Suances, nueve de la tarde. Asomado al mirador de uno de los acantilados, observo cómo el mar golpea, una y otra vez, las paredes rocosas e, impotente, retrocede espumoso y jadeante. Es tanta la rabia y la obstinación con que las olas se estrellan contra las rocas, que toda la franja costera es un tapiz blanco de espuma. Hay pocas nubes en el cielo y el sol, a escasa altura de la línea del horizonte, parece darnos el primer aviso: ¡comienza el espectáculo!

Y es que el disco solar, a medida que desciende y se posa sobre el horizonte se va volviendo sucesivamente cobrizo, luego, naranja, y rojo vivo cuando nos lanza su último guiño antes de quedar completamente sumergido por las olas.

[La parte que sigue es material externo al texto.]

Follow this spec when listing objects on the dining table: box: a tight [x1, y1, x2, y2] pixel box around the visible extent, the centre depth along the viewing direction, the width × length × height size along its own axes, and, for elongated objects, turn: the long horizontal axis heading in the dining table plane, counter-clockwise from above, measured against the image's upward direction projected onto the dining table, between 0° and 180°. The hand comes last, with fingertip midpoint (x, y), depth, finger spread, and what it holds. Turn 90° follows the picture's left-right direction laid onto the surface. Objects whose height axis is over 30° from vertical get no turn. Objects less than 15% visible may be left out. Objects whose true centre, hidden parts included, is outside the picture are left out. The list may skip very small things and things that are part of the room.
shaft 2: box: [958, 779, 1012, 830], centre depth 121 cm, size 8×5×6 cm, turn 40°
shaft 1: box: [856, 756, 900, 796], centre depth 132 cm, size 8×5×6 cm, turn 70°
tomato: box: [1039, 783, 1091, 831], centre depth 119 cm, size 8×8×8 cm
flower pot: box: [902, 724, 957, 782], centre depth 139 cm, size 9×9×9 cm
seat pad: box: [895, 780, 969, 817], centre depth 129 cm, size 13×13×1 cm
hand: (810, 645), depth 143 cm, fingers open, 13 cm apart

Pero aunque no le veamos, el sol no se ha ido del todo. En el cielo sigue escenificando una fantasmagórica proyección de luz y misterio. Las escasas nubes se van tiñendo de rojo, de púrpura, de granate, sobre un fondo degradado que va del amarillo incandescente al violeta en los bordes más alejados. El silencio es sobrecogedor. No soy el único que contempla el espectáculo, y su magnética grandeza nos mantiene a todos con los ojos fijos en el horizonte. Nadie se mueve, los colores se van diluyendo en una difusa oscuridad. Los picos de Europa, que antes se recortaban nítidos sobre un cielo de intenso azul cobalto, se han ido estampando en la mortecina luz del ocaso. El paisaje se va transformado en masas oscuras proyectadas sobre un mar rugiente que lanza sus últimos destellos blancos con el romper de las olas.

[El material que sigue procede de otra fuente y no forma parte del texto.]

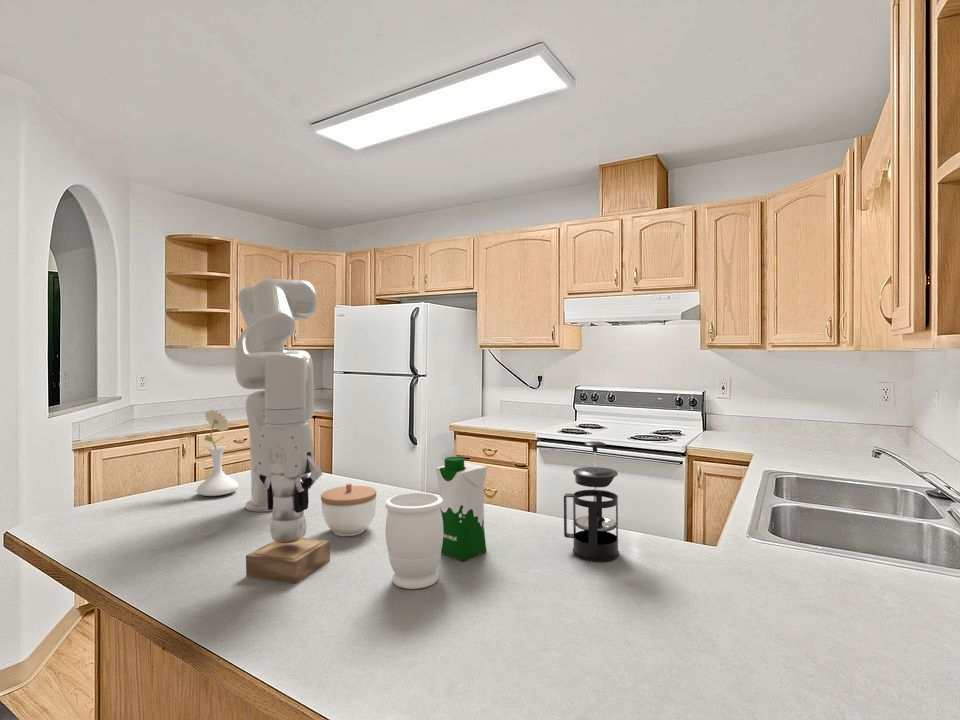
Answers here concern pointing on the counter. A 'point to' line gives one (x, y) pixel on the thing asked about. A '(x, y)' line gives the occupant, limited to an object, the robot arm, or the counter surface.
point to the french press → (594, 514)
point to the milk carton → (462, 508)
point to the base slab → (288, 560)
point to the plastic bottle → (285, 508)
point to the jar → (414, 538)
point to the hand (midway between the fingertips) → (288, 508)
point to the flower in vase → (217, 461)
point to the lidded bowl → (348, 509)
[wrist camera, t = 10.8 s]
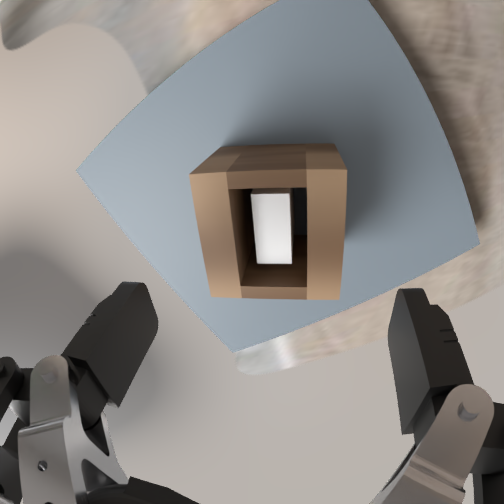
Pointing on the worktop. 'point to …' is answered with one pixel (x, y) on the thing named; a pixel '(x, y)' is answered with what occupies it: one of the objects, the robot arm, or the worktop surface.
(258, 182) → the tan hollow open box
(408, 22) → the worktop surface
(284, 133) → the flat blue-gray panel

Las luces de las casas se han encendido y, allá lejos, un pesquero que está faenando enciende sus focos para atraer el banco de sardinas que viene rastreando.

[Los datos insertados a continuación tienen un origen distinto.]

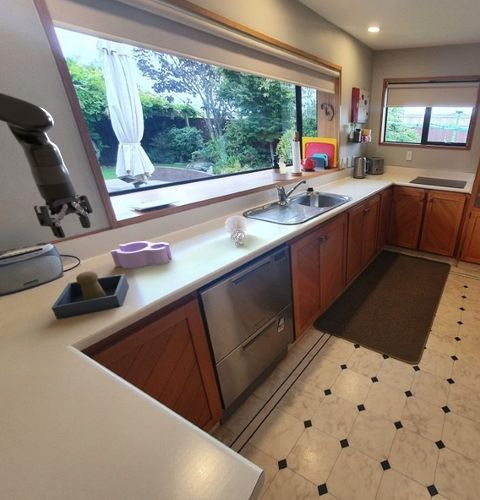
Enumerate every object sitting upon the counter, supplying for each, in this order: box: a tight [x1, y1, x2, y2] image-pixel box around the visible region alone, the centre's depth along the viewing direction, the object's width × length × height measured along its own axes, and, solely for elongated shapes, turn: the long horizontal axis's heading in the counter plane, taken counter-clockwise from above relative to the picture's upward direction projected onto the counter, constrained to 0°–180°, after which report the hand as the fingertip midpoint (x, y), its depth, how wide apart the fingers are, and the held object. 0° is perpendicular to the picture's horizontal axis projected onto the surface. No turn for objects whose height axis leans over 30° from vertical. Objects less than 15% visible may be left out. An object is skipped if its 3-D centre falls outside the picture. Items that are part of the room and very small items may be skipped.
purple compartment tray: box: [110, 240, 173, 269], centre depth 122 cm, size 20×12×7 cm, turn 101°
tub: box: [51, 273, 130, 321], centre depth 94 cm, size 16×16×6 cm
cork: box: [75, 270, 107, 301], centre depth 93 cm, size 6×6×11 cm
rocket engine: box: [224, 214, 248, 247], centre depth 146 cm, size 12×12×18 cm
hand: (74, 232), depth 88 cm, fingers open, 8 cm apart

La escena dura aproximadamente media hora. Me duele hasta pestañear, no quiero perderme ni una sola sensación, ni una brizna de esta maravilla. El silencio es total. No hay palabras para describir el espectáculo . Durante horas continuará repitiéndose una y otra vez en mis pupilas. Me siento tan firmemente arraigado a la naturaleza que me he convertido en una inmensa copa que se va llenando con rumor de las olas, la oscuridad envolvente, esa luna menguante que aparece a mi izquierda, la vida y el latir de esta pequeña ciudad costera que me alberga. Pero ya se rompe el embrujo. Los grupos comienzan a dispersarse, las luces de los coches y los ruidos de arranque me vuelven a la realidad. Espero con fervor que mañana se repita el espectáculo.

1 comentario:

Cálida Brisa dijo...

Es un precioso relato y una hermosa fotografia.